Release Date: November 5, 1973
Produced by Mike Appel and Jim Cretecos
Side One: The E Street Shuffle; 4th of July Ashbury Park (Sandy); Kitty's Back; Wild Billy's Circus Story
Side Two: Incident on 57th Street; Rosalita (Come Out Tonight); New York City Serenade
Bruce Springsteen's sophomore record The Wild, the Innocent, & the E Street Band built upon the homespun sound of his debut Greetings from Ashbury Park.
"The E Street Shuffle" is lyrically similar to the New Jersey scenes on the first record, a celebratory opener full of consequence. "4th of July Ashbury Park" paints a portrait of a specific moment in time of the Jersey shore, cinematic in its scope with its heightened reality, even sounding archaic with references to "greasers" and "factory girls". The song is addressed to Sandy to whom the singer is confessing a heartbreak, and expressing a sense of time passing that will never return, at least for him. "Kitty's Back" is a bittersweet farewell to another legendary figure who enraptured the imagination of many in an ambitious composition moving from folk, R&B, and gospel. "Wild Billy's Circus Story" eulogizes a traveling circus in a curious hybrid of Dylan and Bradbury.

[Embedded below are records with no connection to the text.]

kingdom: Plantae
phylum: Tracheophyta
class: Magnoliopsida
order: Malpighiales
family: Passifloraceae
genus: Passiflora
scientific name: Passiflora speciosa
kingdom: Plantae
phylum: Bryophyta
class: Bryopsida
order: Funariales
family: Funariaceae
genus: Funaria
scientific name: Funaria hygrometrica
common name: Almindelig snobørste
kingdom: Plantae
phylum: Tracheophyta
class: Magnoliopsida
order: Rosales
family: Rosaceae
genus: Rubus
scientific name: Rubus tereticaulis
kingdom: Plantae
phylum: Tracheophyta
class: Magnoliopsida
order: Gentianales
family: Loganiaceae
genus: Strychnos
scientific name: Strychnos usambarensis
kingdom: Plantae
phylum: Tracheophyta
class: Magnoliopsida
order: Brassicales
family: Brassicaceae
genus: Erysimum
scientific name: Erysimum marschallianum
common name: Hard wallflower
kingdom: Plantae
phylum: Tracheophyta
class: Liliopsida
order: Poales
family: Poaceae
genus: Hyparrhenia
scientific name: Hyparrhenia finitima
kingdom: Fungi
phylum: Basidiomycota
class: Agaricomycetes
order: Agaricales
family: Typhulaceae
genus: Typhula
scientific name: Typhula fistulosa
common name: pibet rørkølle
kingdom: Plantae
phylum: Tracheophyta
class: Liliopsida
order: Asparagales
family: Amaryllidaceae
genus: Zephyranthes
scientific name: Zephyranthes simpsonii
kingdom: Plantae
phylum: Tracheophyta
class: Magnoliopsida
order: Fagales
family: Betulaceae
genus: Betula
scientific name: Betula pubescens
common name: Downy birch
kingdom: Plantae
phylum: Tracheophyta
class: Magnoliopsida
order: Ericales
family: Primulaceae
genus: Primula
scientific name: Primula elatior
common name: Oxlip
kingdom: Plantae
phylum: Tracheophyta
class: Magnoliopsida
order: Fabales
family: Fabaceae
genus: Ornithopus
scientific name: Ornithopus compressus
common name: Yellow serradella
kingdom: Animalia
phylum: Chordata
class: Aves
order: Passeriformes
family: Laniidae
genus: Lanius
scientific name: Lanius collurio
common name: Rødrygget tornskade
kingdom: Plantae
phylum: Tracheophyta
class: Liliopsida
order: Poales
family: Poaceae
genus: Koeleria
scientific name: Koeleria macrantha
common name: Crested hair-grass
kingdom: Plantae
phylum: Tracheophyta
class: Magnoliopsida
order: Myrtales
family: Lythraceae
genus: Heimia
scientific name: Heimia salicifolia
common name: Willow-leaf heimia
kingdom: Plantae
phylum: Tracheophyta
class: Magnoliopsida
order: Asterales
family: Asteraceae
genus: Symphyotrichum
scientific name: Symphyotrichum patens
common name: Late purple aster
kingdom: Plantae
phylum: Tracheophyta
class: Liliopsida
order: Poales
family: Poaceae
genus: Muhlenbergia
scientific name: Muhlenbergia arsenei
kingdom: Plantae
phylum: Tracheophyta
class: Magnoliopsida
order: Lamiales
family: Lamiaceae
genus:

Side two featured three 7+ minute epics critics often cite as Springsteen emerging as one of the great American songwriters. "Incident on 57th Street" tells a sprawling tragic love story of "Spanish Johnny" and "Puerto Rican Jane." The theatricality of the song would continues through Springsteen's work during the 1970s. "Rosalita (Come Out Tonight) is similar in sentiment, with Bruce switching to the first-person perspective. A standout from his early live shows, certain to send the audience out on a high note. "New York City Serenade" is the most abstract lyrically, more kaleidoscopic, and musically the most adventurous.
While the record sold moderately, critical notices were strong, and it got a lot airplay in the Northeast. It's easy to view Wild & Innocent as mere prelude to Born to Run, but the album stands on its own with its sprawling romanticism and swashbuckling theatrics, one's left with no doubt Bruce and the band left it all on the record.